Source data
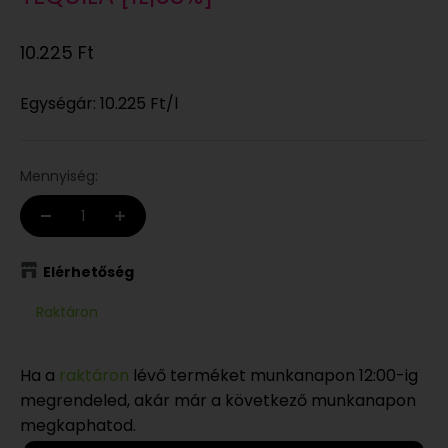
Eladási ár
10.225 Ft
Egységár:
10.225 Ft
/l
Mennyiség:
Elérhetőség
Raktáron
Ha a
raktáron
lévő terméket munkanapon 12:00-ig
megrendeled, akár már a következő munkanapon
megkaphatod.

==

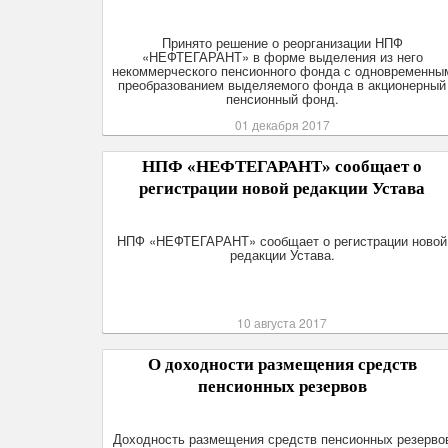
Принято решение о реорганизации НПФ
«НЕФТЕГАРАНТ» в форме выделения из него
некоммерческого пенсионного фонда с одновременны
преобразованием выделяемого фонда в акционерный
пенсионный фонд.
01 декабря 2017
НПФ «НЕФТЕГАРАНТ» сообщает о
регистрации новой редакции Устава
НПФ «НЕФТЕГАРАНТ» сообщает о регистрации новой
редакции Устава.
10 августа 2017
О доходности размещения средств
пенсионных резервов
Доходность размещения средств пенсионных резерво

...

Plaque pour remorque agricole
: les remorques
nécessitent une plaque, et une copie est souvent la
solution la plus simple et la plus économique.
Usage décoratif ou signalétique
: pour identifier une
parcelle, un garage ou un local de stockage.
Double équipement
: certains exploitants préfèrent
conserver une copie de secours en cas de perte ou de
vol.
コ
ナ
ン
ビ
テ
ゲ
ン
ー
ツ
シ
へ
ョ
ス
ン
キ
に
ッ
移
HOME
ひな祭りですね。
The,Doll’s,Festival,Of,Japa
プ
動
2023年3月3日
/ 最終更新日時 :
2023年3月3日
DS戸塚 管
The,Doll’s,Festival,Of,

Task prompt
Copy each line of the records above that contains the word "размещения".

Result of this task
О доходности размещения средств
Доходность размещения средств пенсионных резерво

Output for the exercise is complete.